Goal: Initiate a complementary technology roadmapping effort that provides clear technical targets and research-and-development pathways for suppliers of components and materials to producers of semiconductor manufacturing equipment and chipmakers.

Lead: SEMATECH, Inc.
257 Fuller Rd., Suite 2200
Albany, N.Y. 12203

Award Number: 70NANB14H055              < Calendar >

Federal Funding: $498,825

Project Duration: 24 months

SEMATECH, the U.S.-based consortium of semiconductor manufacturers and their major equipment suppliers, will develop a roadmap to identify technology challenges facing U.S. suppliers of materials and components. The roadmap will improve channels for communicating critical technical barriers, identify the technology challenges associated with meeting increasingly stringent tolerances for defects and process performance, set targets for manufacturing improvement, and encourage collaborative research solutions.
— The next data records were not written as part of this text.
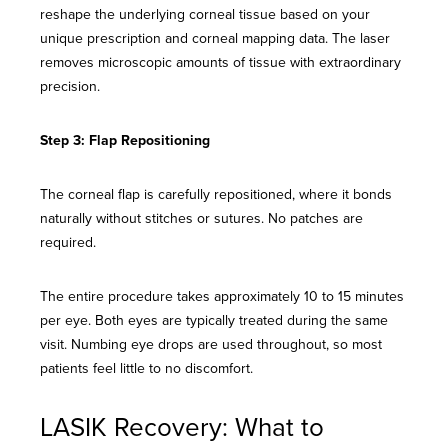
reshape the underlying corneal tissue based on your
unique prescription and corneal mapping data. The laser
removes microscopic amounts of tissue with extraordinary
precision.
Step 3: Flap Repositioning
The corneal flap is carefully repositioned, where it bonds
naturally without stitches or sutures. No patches are
required.
The entire procedure takes approximately 10 to 15 minutes
per eye. Both eyes are typically treated during the same
visit. Numbing eye drops are used throughout, so most
patients feel little to no discomfort.
LASIK Recovery: What to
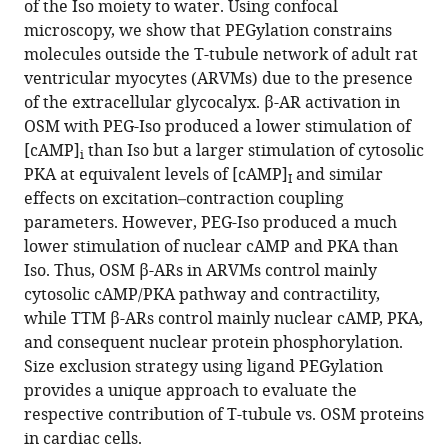
of the Iso moiety to water. Using confocal
Dia
tools)
microscopy, we show that PEGylation constrains
Xavier
molecules outside the T-tubule network of adult rat
Iturrioz
ventricular myocytes (ARVMs) due to the presence
Catherine
of the extracellular glycocalyx. β-AR activation in
Llorens-
OSM with PEG-Iso produced a lower stimulation of
Cortes
[cAMP]
than Iso but a larger stimulation of cytosolic
Tâp
i
PKA at equivalent levels of [cAMP]
and similar
Ha-
I
effects on excitation–contraction coupling
Duong
parameters. However, PEG-Iso produced a much
Laurence
lower stimulation of nuclear cAMP and PKA than
Moine
Iso. Thus, OSM β-ARs in ARVMs control mainly
Nicolas
cytosolic cAMP/PKA pathway and contractility,
Tsapis
while TTM β-ARs control mainly nuclear cAMP, PKA,
Rodolphe
and consequent nuclear protein phosphorylation.
Fischmeister
Size exclusion strategy using ligand PEGylation
(2025)
provides a unique approach to evaluate the
Distinct
respective contribution of T-tubule vs. OSM proteins
functions
in cardiac cells.
of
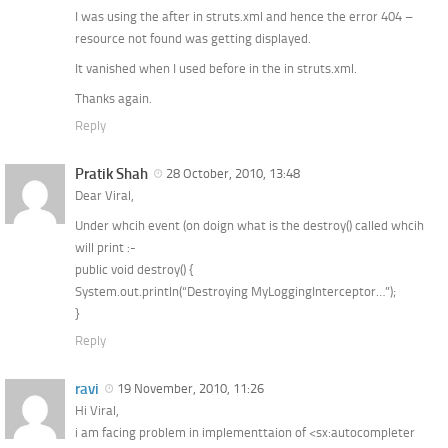
I was using the after in struts.xml and hence the error 404 –
resource not found was getting displayed.
It vanished when I used before in the in struts.xml.
Thanks again.
Reply
Pratik Shah
28 October, 2010, 13:48
Dear Viral,
Under whcih event (on doign what is the destroy() called whcih
will print :-
public void destroy() {
System.out.println(“Destroying MyLoggingInterceptor…”);
}
Reply
ravi
19 November, 2010, 11:26
Hi Viral,
i am facing problem in implementtaion of <sx:autocompleter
These firms are generally small companies that serve an increasingly wide array of technology-intensive industries beyond semiconductors, including aerospace and pharmaceuticals.

SEMATECH has been instrumental in developing the gold standard of technology roadmapping, the International Technology Roadmap for Semiconductors (ITRS). Thanks in large part to the technical targets and research directions set forth in the ITRS, the industry has consistently doubled the number of devices on a silicon chip about every two years. However, suppliers of components and materials have not been engaged in the industry's regular technology forecasting and planning activity. Their targets for reducing defects and setting performance are established by their customers, and there is no coordinated, supplier-level effort to solve shared challenges to meeting increasingly stringent requirements. Far removed from the end manufacturing application, supply chain companies have a limited view of potentially disruptive industry trends, yet must invest in research to keep pace with their customers' rapidly changing needs. As research costs rise rapidly across the industry, this fragmented approach is no longer sustainable for the hundreds of U.S. suppliers of materials and components, leaving them vulnerable to losing market share to foreign competitors that often receive government support.